Pure Storage’s Pure-as-a-Service offering fits five of the top six practices of Converge Technology Partners, said Archie James, vice president of business development of the Toronto-based solution provider and Pure Storage channel partner.
Those five are cybersecurity, hybrid cloud, advanced analytics, managed services, and secure storage networking, James told CRN.
“We’ve aligned our practices with how we believe our customers are doing their businesses,” he said. “And quite by accident, Pure is focused on the same challenges our clients see. Pure-as-a-Service lets clients go to the cloud as an operating expense. If they want managed services, we can do it. If they want it on-premises, we can do it. It’s aligned with our clients’ challenges. It’s very symbiotic to what we do.”
Target customers for Pure-as-a-Service include any business trying to move IT from a capital expense model to an operating expense, James said.
“And it’s right for anyone experience incredible data growth who are finding it difficult to manage the spikes in growth,” he said.
Pure-as-a-Service meets the needs of clients attracted to the benefits they get with a cloud model for their storage, said Jeanne Blachowicz, director of sales and marketing at AE Business Solutions, a Madison, Wisc.-based solution provider and Pure Storage channel partner.
“Pure Storage is adjusting to the situation by offering some of the same benefits and efficiencies customers expect from the cloud,” Blachowicz told CRN. “There’s no surprise.

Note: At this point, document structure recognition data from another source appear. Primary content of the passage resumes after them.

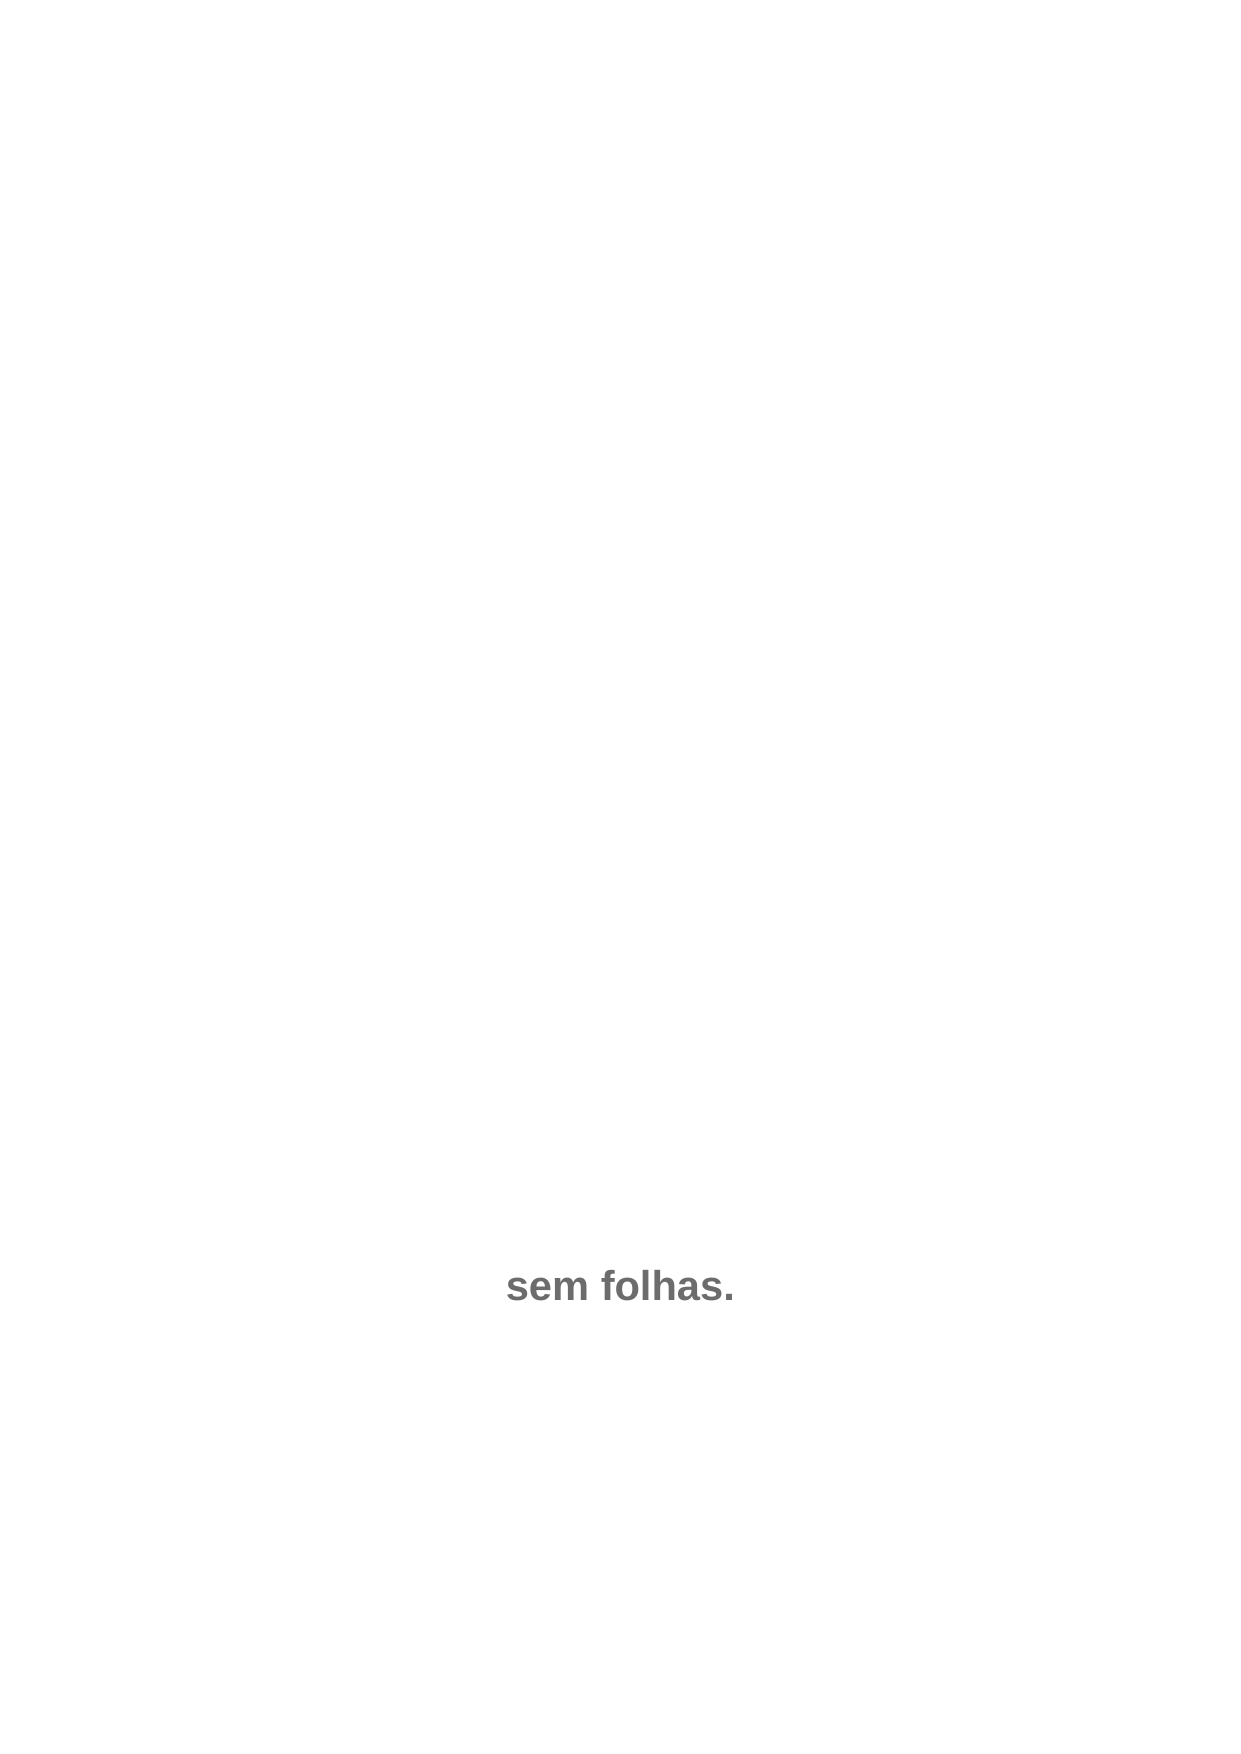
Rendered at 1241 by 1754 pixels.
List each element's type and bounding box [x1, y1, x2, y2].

text [177, 148, 1063, 1561]
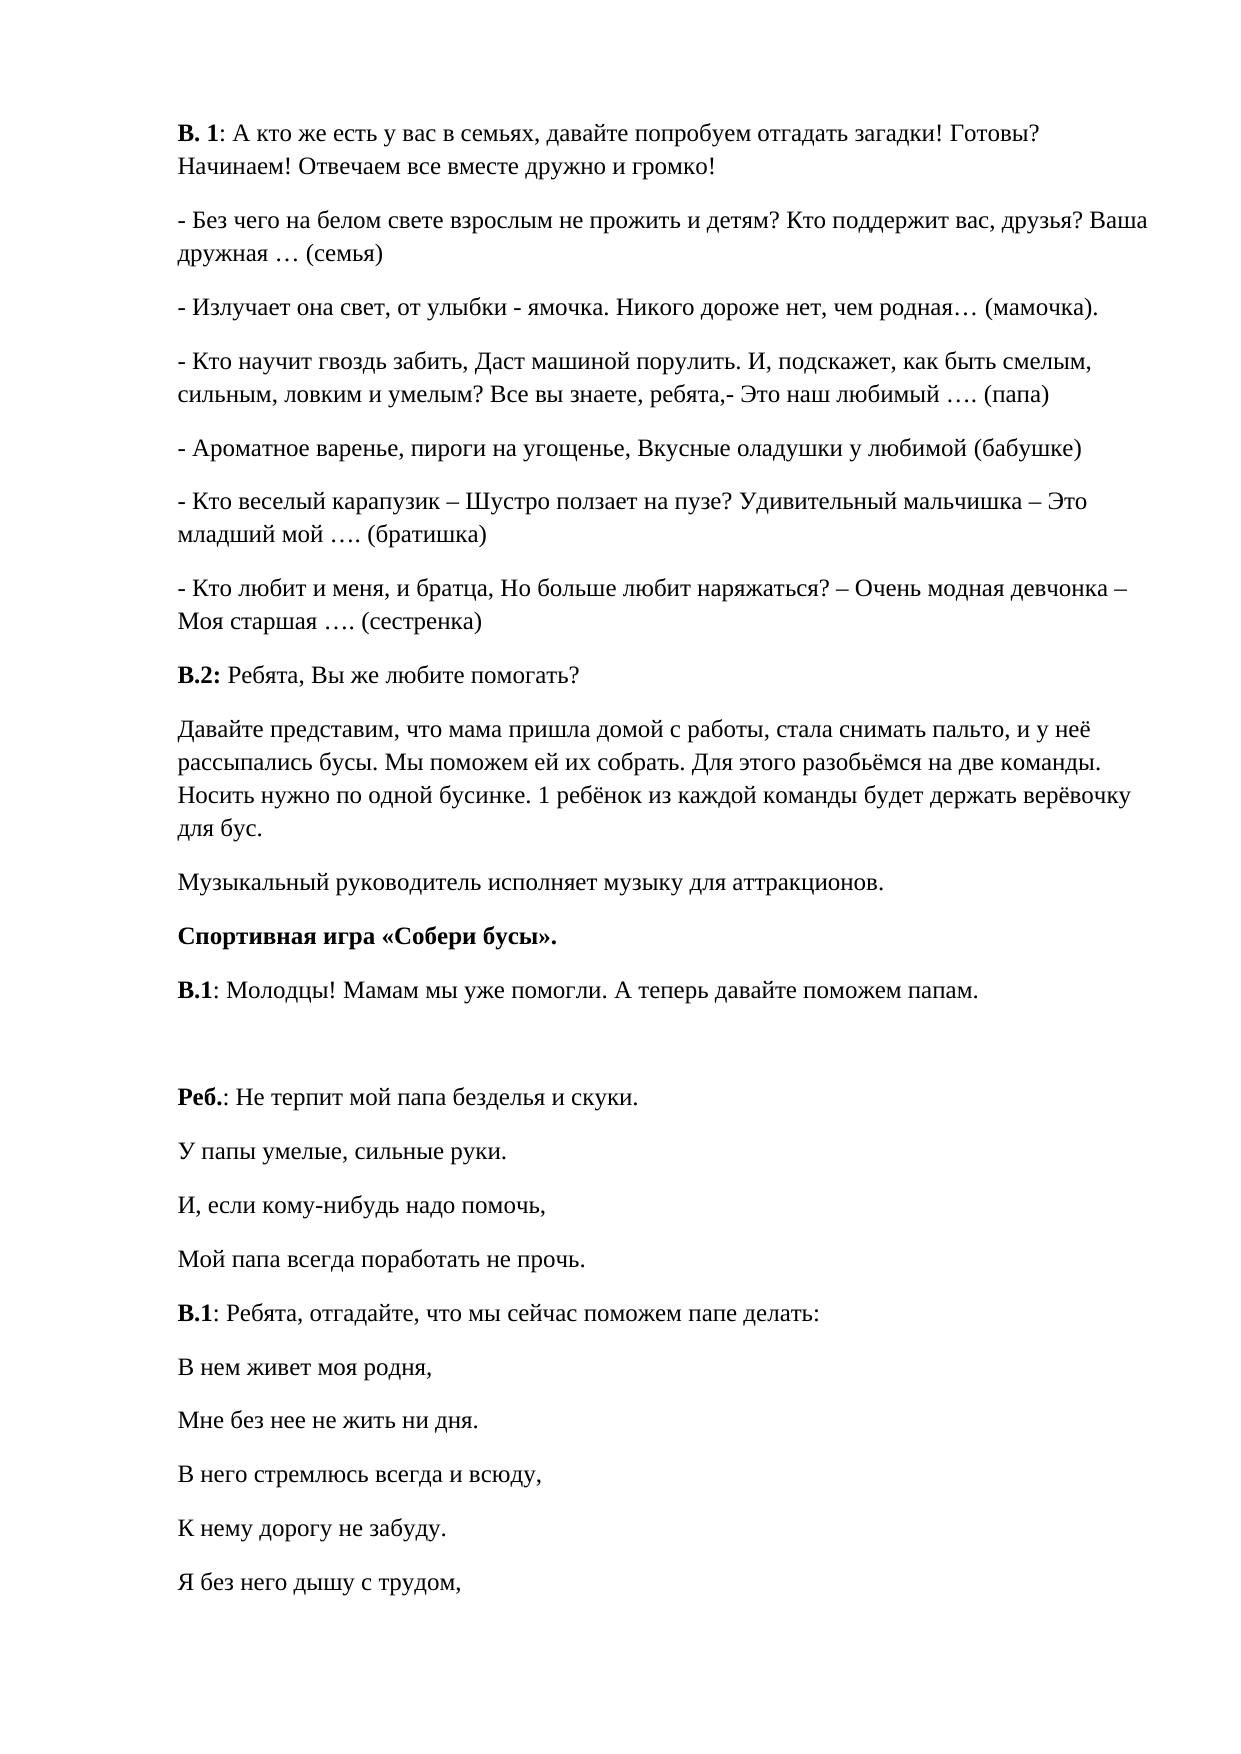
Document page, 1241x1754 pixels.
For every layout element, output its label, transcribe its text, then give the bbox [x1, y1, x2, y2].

text В него стремлюсь всегда и всюду, [177, 1459, 1152, 1488]
text В.1: Молодцы! Мамам мы уже помогли. А теперь давайте поможем папам. [177, 975, 1152, 1003]
text К нему дорогу не забуду. [177, 1513, 1152, 1542]
text Мой папа всегда поработать не прочь. [177, 1244, 1152, 1273]
text Я без него дышу с трудом, [177, 1567, 1152, 1596]
text Давайте представим, что мама пришла домой с работы, стала снимать пальто, и у неё рассыпались бусы. Мы поможем ей их собрать. Для этого разобьёмся на две команды. Носить нужно по одной бусинке. 1 ребёнок из каждой команды будет держать верёвочку для бус. [177, 714, 1152, 842]
text - Кто любит и меня, и братца, Но больше любит наряжаться? – Очень модная девчонка – Моя старшая …. (сестренка) [177, 573, 1152, 635]
text - Излучает она свет, от улыбки - ямочка. Никого дороже нет, чем родная… (мамочка). [177, 292, 1152, 321]
text Реб.: Не терпит мой папа безделья и скуки. [177, 1082, 1152, 1111]
text У папы умелые, сильные руки. [177, 1136, 1152, 1165]
text - Ароматное варенье, пироги на угощенье, Вкусные оладушки у любимой (бабушке) [177, 433, 1152, 461]
text Музыкальный руководитель исполняет музыку для аттракционов. [177, 867, 1152, 896]
text В.1: Ребята, отгадайте, что мы сейчас поможем папе делать: [177, 1298, 1152, 1327]
text - Без чего на белом свете взрослым не прожить и детям? Кто поддержит вас, друзья? Ваша дружная … (семья) [177, 205, 1152, 267]
text И, если кому-нибудь надо помочь, [177, 1190, 1152, 1219]
text Мне без нее не жить ни дня. [177, 1406, 1152, 1434]
text - Кто научит гвоздь забить, Даст машиной порулить. И, подскажет, как быть смелым, сильным, ловким и умелым? Все вы знаете, ребята,- Это наш любимый …. (папа) [177, 346, 1152, 407]
text В нем живет моя родня, [177, 1352, 1152, 1380]
text В. 1: А кто же есть у вас в семьях, давайте попробуем отгадать загадки! Готовы? Начинаем! Отвечаем все вместе дружно и громко! [177, 118, 1152, 180]
text В.2: Ребята, Вы же любите помогать? [177, 660, 1152, 689]
text - Кто веселый карапузик – Шустро ползает на пузе? Удивительный мальчишка – Это младший мой …. (братишка) [177, 486, 1152, 548]
text Спортивная игра «Собери бусы». [177, 921, 1152, 949]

I think clients are looking for operational expenses rather that large capital expenses.
Blachowicz said Pure-as-a-Service meets the needs of midsized enterprises who either are looking to reduce capital expenses or who are finding a shift to the cloud is more expensive than anticipated.
“And for large enterprises, it provides a more predictable budget item while making it easier to manage large workloads, both those on-premises and those moving to the cloud to increase efficiency,” she said.